[Dataset entries]
Start of Block

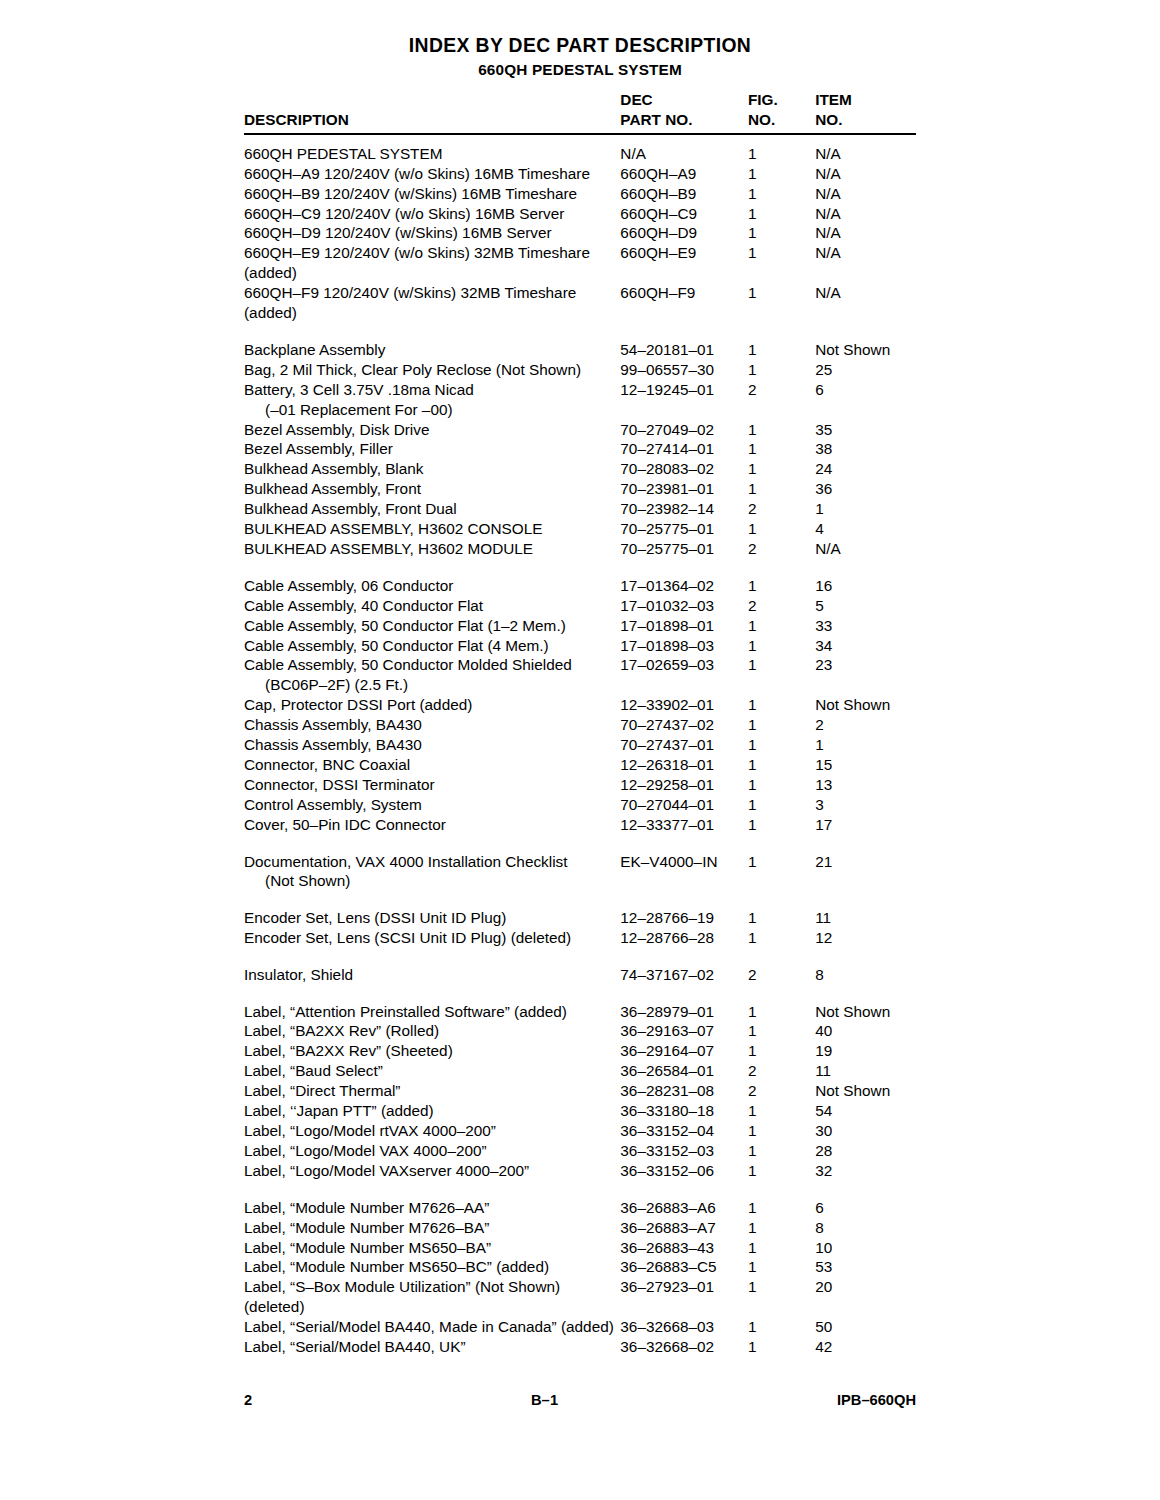INDEX BY DEC PART DESCRIPTION
660QH PEDESTAL SYSTEM
| | DEC | FIG. | ITEM |
| --- | --- | --- | --- |
| DESCRIPTION | PART NO. | NO. | NO. |
| 660QH PEDESTAL SYSTEM | N/A | 1 | N/A |
| 660QH–A9 120/240V (w/o Skins) 16MB Timeshare | 660QH–A9 | 1 | N/A |
| 660QH–B9 120/240V (w/Skins) 16MB Timeshare | 660QH–B9 | 1 | N/A |
| 660QH–C9 120/240V (w/o Skins) 16MB Server | 660QH–C9 | 1 | N/A |
| 660QH–D9 120/240V (w/Skins) 16MB Server | 660QH–D9 | 1 | N/A |
| 660QH–E9 120/240V (w/o Skins) 32MB Timeshare (added) | 660QH–E9 | 1 | N/A |
| 660QH–F9 120/240V (w/Skins) 32MB Timeshare (added) | 660QH–F9 | 1 | N/A |
| Backplane Assembly | 54–20181–01 | 1 | Not Shown |
| Bag, 2 Mil Thick, Clear Poly Reclose (Not Shown) | 99–06557–30 | 1 | 25 |
| Battery, 3 Cell 3.75V .18ma Nicad | 12–19245–01 | 2 | 6 |
| (–01 Replacement For –00) | | | |
| Bezel Assembly, Disk Drive | 70–27049–02 | 1 | 35 |
| Bezel Assembly, Filler | 70–27414–01 | 1 | 38 |
| Bulkhead Assembly, Blank | 70–28083–02 | 1 | 24 |
| Bulkhead Assembly, Front | 70–23981–01 | 1 | 36 |
| Bulkhead Assembly, Front Dual | 70–23982–14 | 2 | 1 |
| BULKHEAD ASSEMBLY, H3602 CONSOLE | 70–25775–01 | 1 | 4 |
| BULKHEAD ASSEMBLY, H3602 MODULE | 70–25775–01 | 2 | N/A |
| Cable Assembly, 06 Conductor | 17–01364–02 | 1 | 16 |
| Cable Assembly, 40 Conductor Flat | 17–01032–03 | 2 | 5 |
| Cable Assembly, 50 Conductor Flat (1–2 Mem.) | 17–01898–01 | 1 | 33 |
| Cable Assembly, 50 Conductor Flat (4 Mem.) | 17–01898–03 | 1 | 34 |
| Cable Assembly, 50 Conductor Molded Shielded | 17–02659–03 | 1 | 23 |
| (BC06P–2F) (2.5 Ft.) | | | |
| Cap, Protector DSSI Port (added) | 12–33902–01 | 1 | Not Shown |
| Chassis Assembly, BA430 | 70–27437–02 | 1 | 2 |
| Chassis Assembly, BA430 | 70–27437–01 | 1 | 1 |
| Connector, BNC Coaxial | 12–26318–01 | 1 | 15 |
| Connector, DSSI Terminator | 12–29258–01 | 1 | 13 |
| Control Assembly, System | 70–27044–01 | 1 | 3 |
| Cover, 50–Pin IDC Connector | 12–33377–01 | 1 | 17 |
| Documentation, VAX 4000 Installation Checklist | EK–V4000–IN | 1 | 21 |
| (Not Shown) | | | |
| Encoder Set, Lens (DSSI Unit ID Plug) | 12–28766–19 | 1 | 11 |
| Encoder Set, Lens (SCSI Unit ID Plug) (deleted) | 12–28766–28 | 1 | 12 |
| Insulator, Shield | 74–37167–02 | 2 | 8 |
| Label, “Attention Preinstalled Software” (added) | 36–28979–01 | 1 | Not Shown |
| Label, “BA2XX Rev” (Rolled) | 36–29163–07 | 1 | 40 |
| Label, “BA2XX Rev” (Sheeted) | 36–29164–07 | 1 | 19 |
| Label, “Baud Select” | 36–26584–01 | 2 | 11 |
| Label, “Direct Thermal” | 36–28231–08 | 2 | Not Shown |
| Label, ‘‘Japan PTT” (added) | 36–33180–18 | 1 | 54 |
| Label, “Logo/Model rtVAX 4000–200” | 36–33152–04 | 1 | 30 |
| Label, “Logo/Model VAX 4000–200” | 36–33152–03 | 1 | 28 |
| Label, “Logo/Model VAXserver 4000–200” | 36–33152–06 | 1 | 32 |
| Label, “Module Number M7626–AA” | 36–26883–A6 | 1 | 6 |
| Label, “Module Number M7626–BA” | 36–26883–A7 | 1 | 8 |
| Label, “Module Number MS650–BA” | 36–26883–43 | 1 | 10 |
| Label, “Module Number MS650–BC” (added) | 36–26883–C5 | 1 | 53 |
| Label, “S–Box Module Utilization” (Not Shown) (deleted) | 36–27923–01 | 1 | 20 |
| Label, “Serial/Model BA440, Made in Canada” (added) | 36–32668–03 | 1 | 50 |
| Label, “Serial/Model BA440, UK” | 36–32668–02 | 1 | 42 |
2
B–1
IPB–660QH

End of Block

**To do**
Print the lines from the beginning of the records up to and including the line containing "660QH–B9 | 1 | N/A |", word for word, with no pictures.

**Answer for this exercise**
INDEX BY DEC PART DESCRIPTION
660QH PEDESTAL SYSTEM
| | DEC | FIG. | ITEM |
| --- | --- | --- | --- |
| DESCRIPTION | PART NO. | NO. | NO. |
| 660QH PEDESTAL SYSTEM | N/A | 1 | N/A |
| 660QH–A9 120/240V (w/o Skins) 16MB Timeshare | 660QH–A9 | 1 | N/A |
| 660QH–B9 120/240V (w/Skins) 16MB Timeshare | 660QH–B9 | 1 | N/A |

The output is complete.